Bombardier streicht tausende Stellen

Der Zug- und Flugzeugbauer Bombardier streicht in den nächsten zwei Jahren weltweit 7000 Arbeitsplätze, davon allein 3200 bei der Zugsparte. Damit werde die Stellenzahl an den Bedarf angepasst und die Wettbewerbsfähigkeit gesteigert, hieß es zur Begründung.

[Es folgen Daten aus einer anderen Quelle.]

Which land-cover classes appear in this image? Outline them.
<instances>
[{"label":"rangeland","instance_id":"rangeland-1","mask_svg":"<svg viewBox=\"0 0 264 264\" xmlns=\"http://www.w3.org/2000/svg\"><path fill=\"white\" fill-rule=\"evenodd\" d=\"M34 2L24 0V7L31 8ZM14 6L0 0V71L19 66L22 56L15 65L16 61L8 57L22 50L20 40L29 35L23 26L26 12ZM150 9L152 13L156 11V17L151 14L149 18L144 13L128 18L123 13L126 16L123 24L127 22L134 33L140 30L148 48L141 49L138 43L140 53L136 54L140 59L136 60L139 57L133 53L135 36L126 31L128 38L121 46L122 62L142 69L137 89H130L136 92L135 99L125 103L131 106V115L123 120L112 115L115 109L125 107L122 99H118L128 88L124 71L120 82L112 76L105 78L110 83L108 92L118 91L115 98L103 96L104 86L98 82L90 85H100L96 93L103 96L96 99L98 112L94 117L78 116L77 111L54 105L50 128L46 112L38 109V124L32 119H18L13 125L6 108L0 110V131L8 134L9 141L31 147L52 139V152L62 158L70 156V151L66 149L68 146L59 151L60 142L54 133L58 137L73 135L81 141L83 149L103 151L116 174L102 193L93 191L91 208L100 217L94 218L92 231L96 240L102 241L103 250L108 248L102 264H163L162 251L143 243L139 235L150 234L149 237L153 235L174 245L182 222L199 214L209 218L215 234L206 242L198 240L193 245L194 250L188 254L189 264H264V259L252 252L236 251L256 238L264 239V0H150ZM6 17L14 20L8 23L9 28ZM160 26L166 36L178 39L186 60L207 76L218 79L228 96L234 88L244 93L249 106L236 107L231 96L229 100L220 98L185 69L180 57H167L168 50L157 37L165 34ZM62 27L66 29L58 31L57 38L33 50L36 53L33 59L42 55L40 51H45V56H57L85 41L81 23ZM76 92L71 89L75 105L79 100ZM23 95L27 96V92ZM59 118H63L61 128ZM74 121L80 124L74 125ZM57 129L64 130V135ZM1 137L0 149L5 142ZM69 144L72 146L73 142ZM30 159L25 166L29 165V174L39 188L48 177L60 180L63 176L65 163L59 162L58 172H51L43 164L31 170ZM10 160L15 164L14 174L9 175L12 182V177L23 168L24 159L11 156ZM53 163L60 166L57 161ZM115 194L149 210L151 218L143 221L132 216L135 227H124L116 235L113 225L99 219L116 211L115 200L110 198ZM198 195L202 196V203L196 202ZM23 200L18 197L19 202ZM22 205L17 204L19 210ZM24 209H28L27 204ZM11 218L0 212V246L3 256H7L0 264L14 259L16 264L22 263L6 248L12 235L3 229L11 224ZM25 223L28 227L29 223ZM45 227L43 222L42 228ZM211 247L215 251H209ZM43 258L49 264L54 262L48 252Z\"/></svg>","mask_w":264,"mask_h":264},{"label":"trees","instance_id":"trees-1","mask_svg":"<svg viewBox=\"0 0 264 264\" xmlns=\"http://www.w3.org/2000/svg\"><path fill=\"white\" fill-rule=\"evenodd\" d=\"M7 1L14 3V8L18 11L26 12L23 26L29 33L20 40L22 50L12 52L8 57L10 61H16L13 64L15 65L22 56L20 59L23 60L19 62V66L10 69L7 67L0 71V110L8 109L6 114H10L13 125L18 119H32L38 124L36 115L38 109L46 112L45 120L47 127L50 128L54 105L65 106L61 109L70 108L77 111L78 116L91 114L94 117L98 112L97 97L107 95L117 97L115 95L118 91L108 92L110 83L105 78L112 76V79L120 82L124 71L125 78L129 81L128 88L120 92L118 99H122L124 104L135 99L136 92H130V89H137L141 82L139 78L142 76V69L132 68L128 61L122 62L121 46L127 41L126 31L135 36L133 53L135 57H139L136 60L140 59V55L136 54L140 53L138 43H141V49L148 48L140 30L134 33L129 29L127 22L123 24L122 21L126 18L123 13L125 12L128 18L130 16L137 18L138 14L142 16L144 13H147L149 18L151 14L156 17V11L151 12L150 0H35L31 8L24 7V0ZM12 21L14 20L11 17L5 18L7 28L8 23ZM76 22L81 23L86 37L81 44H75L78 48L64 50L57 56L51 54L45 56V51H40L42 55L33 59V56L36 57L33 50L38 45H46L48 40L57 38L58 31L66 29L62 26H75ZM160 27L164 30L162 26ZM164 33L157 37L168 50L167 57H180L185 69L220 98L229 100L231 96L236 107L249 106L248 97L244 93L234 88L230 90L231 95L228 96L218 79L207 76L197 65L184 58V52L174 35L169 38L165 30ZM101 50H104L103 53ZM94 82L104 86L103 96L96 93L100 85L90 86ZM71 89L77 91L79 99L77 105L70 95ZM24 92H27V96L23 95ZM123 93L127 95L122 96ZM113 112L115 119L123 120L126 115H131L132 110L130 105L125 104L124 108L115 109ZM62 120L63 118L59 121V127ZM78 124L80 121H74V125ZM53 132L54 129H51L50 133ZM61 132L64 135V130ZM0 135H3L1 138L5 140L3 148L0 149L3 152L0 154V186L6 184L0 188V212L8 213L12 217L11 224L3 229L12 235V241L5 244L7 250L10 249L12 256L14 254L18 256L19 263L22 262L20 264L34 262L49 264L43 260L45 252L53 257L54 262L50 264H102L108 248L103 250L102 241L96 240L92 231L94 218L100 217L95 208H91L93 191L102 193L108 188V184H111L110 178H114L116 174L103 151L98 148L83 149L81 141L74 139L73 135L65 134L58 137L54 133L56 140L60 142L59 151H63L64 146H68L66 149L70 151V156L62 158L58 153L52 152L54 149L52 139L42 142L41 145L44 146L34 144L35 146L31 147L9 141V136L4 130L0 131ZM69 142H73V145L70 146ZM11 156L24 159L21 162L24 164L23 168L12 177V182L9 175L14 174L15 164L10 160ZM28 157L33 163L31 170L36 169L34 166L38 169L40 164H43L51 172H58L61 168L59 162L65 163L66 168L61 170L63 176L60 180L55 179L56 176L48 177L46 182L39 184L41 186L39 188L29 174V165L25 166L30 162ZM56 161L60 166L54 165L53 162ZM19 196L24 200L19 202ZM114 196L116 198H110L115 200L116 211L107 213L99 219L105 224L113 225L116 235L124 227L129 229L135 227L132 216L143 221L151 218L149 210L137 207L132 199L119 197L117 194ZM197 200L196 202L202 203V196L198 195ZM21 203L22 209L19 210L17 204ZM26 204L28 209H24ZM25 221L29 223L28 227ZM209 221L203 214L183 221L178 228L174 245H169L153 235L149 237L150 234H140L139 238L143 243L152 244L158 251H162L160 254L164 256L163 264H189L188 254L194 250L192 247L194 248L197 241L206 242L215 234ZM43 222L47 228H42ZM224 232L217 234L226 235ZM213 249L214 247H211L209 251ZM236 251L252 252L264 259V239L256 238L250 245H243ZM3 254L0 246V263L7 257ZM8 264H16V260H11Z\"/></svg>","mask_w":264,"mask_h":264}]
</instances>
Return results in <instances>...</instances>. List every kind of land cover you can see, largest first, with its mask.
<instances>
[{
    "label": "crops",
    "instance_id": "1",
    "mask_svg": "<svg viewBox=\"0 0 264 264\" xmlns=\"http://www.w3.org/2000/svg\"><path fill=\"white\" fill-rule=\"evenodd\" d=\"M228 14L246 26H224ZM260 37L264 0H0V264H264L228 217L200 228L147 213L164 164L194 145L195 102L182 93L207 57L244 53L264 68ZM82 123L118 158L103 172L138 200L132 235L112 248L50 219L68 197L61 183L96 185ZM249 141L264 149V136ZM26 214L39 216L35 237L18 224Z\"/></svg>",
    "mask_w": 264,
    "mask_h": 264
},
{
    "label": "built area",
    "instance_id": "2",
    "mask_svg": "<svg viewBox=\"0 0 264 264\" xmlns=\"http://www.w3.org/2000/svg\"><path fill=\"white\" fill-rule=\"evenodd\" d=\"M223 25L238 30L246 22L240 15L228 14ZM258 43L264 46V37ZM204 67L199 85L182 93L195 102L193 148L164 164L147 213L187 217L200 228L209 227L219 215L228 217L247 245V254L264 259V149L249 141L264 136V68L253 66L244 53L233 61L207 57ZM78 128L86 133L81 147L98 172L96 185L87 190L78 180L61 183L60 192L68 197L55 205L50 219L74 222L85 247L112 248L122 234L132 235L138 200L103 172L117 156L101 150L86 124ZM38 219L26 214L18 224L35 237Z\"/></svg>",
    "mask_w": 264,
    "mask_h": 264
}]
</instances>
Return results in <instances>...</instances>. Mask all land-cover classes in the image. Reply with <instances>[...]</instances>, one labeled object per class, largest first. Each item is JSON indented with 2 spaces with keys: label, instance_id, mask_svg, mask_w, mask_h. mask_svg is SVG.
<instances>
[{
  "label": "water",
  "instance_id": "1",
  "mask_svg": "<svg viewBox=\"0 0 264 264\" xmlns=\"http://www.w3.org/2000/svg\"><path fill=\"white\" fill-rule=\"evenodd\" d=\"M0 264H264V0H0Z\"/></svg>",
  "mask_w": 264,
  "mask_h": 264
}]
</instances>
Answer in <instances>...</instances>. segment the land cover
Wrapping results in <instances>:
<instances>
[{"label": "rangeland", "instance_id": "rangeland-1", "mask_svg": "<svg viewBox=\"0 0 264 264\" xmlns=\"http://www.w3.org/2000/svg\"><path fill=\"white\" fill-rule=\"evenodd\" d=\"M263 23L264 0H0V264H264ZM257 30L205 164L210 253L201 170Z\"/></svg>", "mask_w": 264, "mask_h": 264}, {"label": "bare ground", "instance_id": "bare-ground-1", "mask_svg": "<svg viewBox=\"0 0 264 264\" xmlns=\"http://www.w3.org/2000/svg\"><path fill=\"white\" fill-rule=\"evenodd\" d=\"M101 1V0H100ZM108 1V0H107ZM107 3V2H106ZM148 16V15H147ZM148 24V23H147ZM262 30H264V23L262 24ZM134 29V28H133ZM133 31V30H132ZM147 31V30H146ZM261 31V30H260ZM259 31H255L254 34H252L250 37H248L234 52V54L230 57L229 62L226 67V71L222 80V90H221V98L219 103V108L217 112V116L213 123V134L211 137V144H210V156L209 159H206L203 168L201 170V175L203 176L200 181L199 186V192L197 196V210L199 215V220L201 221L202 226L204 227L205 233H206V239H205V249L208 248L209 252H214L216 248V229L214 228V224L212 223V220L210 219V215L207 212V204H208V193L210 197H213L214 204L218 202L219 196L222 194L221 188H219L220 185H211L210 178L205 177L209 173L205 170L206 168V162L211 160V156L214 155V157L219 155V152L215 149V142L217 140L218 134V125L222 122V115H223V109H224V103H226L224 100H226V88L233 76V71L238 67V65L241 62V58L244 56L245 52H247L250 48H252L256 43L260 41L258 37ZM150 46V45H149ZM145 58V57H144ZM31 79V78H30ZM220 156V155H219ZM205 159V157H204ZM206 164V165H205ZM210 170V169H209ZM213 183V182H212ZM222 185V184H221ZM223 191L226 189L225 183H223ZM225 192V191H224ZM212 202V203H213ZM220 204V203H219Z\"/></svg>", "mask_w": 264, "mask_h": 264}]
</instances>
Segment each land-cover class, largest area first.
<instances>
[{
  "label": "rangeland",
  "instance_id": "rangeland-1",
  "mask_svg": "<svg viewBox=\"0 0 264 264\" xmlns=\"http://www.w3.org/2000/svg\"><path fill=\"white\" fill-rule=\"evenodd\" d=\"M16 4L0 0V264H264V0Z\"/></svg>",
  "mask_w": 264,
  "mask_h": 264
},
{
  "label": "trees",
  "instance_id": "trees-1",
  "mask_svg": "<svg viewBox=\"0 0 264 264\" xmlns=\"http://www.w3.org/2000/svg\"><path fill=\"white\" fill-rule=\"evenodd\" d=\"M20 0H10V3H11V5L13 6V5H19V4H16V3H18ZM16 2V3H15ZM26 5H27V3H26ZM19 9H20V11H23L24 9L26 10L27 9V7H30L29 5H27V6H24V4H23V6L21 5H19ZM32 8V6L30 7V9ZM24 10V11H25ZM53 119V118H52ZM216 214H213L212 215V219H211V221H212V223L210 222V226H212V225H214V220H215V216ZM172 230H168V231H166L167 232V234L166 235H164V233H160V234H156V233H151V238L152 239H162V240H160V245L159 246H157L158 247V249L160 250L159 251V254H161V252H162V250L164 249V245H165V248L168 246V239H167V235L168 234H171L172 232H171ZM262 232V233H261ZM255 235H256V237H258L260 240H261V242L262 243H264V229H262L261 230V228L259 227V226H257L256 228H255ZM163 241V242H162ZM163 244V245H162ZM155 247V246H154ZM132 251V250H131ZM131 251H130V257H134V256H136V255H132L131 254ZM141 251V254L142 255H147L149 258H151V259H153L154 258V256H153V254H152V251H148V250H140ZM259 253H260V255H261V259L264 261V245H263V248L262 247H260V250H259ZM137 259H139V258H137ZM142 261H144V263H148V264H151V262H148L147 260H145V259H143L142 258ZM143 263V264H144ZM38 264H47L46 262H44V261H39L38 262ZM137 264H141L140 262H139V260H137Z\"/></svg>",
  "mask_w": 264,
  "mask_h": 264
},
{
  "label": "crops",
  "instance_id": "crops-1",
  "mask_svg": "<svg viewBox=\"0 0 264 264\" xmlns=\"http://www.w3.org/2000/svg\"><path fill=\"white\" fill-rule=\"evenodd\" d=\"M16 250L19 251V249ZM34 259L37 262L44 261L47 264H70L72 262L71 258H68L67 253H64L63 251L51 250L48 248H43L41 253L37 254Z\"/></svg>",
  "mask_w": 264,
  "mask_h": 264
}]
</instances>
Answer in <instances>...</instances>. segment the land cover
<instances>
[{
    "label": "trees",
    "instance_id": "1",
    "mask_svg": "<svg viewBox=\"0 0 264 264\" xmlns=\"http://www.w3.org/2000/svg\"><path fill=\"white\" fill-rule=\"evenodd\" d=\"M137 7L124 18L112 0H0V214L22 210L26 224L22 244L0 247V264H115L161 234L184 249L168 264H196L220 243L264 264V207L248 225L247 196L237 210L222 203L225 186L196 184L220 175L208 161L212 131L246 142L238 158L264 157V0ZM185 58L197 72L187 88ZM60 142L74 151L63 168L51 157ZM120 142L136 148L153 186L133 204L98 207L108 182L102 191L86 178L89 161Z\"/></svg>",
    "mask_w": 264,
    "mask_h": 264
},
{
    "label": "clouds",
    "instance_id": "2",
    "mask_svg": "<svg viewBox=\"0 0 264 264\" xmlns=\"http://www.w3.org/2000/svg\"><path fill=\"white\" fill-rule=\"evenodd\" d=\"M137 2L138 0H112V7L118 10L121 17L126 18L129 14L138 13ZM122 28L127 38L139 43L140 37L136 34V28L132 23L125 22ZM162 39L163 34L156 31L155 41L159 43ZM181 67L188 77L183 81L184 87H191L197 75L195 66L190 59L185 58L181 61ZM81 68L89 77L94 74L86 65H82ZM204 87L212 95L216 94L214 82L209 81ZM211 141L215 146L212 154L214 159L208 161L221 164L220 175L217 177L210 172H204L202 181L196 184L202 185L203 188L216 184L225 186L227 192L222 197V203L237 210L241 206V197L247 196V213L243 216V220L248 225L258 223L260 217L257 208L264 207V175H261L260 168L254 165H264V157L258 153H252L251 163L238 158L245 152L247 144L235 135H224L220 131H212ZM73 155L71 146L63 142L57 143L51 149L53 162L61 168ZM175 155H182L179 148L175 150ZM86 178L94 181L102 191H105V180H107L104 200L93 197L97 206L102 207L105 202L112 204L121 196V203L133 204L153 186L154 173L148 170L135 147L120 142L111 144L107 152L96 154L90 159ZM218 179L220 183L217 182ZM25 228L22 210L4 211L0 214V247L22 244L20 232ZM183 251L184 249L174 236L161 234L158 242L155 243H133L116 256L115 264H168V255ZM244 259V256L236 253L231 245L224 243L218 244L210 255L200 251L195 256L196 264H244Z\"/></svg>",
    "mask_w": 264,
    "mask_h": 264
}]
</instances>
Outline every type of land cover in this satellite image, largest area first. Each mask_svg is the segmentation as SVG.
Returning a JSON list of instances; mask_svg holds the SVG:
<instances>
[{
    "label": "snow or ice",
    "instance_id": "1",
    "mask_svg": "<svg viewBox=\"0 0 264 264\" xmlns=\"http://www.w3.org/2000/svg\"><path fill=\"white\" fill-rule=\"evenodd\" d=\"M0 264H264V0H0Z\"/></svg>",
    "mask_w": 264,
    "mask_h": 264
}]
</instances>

Der kanadische Industriekonzern Bombardier streicht nach neuerlichen Verlusten in etwa jeden zehnten Arbeitsplatz. Rund 7000 Stellen sollen in den nächsten zwei Jahren wegfallen, wie der Zug- und Flugzeug-Hersteller am Mittwoch mitteilte. Betroffen seien davon vor allem Kanada und Europa. 2016 werde ein Jahr des Übergangs, sagte Vorstandschef Alain Bellemare. Der Konzern müsste wieder wettbewerbsfähiger werden.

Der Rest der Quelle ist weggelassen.